Son assistant lui expliqua que, cinquante
minutes auparavant, une alerte opaque
avait retenti. L’assistant n’avait pas accès aux détails de ce genre d’alertes
– une autre gracieuseté de la paranoïa de M. Lytvyn. L’attention de Mélanie
était partagée entre l’exposé de l’assistant et le petit chat qui courait dans
tous les recoins, le poil hérissé. « Ok, je suis là dans quinze
minutes », conclut-elle avant de raccrocher.
« Mais toi, qu’est-ce que tu fais
là? », demanda-t-elle au chat. Il avait peut-être sauté d’un balcon
adjacent, ou peut-être était-il tombé d’un étage supérieur. Dans tous les cas,
il avait eu de la chance d’atterrir là plutôt que tout en bas!
Lorsqu’elle lui tendit la main, le chat
s’approcha prudemment. Il était tout blanc, au poil long et très soyeux. Il se
laissa caresser; Mélanie remarqua qu’il tremblait. « Oh! Tu as eu froid!
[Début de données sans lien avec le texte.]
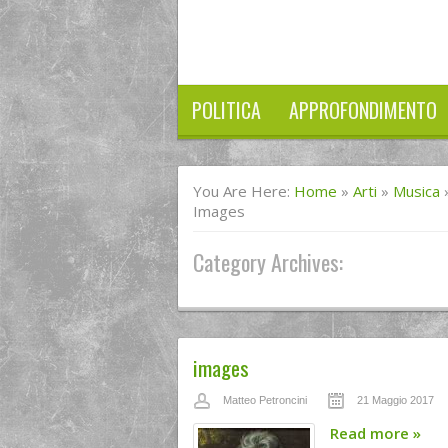
POLITICA
APPROFONDIMENTO
You Are Here:
Home
»
Arti
»
Musica
Images
Category Archives:
images
Matteo Petroncini
21 Maggio 2017
Read more
»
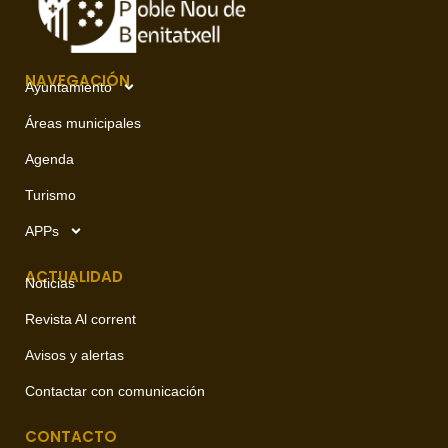
NAVEGACIÓN
Ayuntamiento
Áreas municipales
Agenda
Turismo
APPs
ACTUALIDAD
Noticias
Revista Al corrent
Avisos y alertas
Contactar con comunicación
CONTACTO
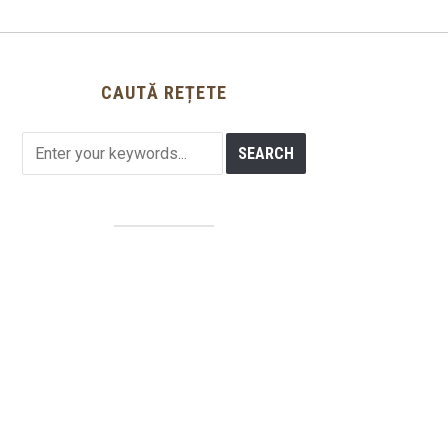
CAUTĂ REȚETE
Depuis quand es-tu là? As-tu faim? »
Elle lui versa un bol de lait qu’il se mit
à laper avec enthousiasme et force ronrons. « Je dois m’en aller, mais je
reviens, ok? Après, on va trouver d’où tu viens! »
L’alerte rouge aurait dû l’inquiéter
davantage, mais Mélanie partit le cœur léger.
Une partie d’elle était toute excitée comme fillette à qui on offre des
bonbons. Elle n’avait jamais eu d’animal chez elle, même lorsqu’elle était
petite. Elle n’avait jamais soupçonné que l’idée de prendre soin d’un petit
minou lui plairait à ce point… Mais comment ne pas être séduite? Il était tout
blanc, si doux et si gentil… Une petite voix lui disait qu’elle ne devait pas
trop s’attacher, qu’elle devait le rendre à son propriétaire… Mais une part
d’elle espérait déjà qu’elle ne le retrouverait pas!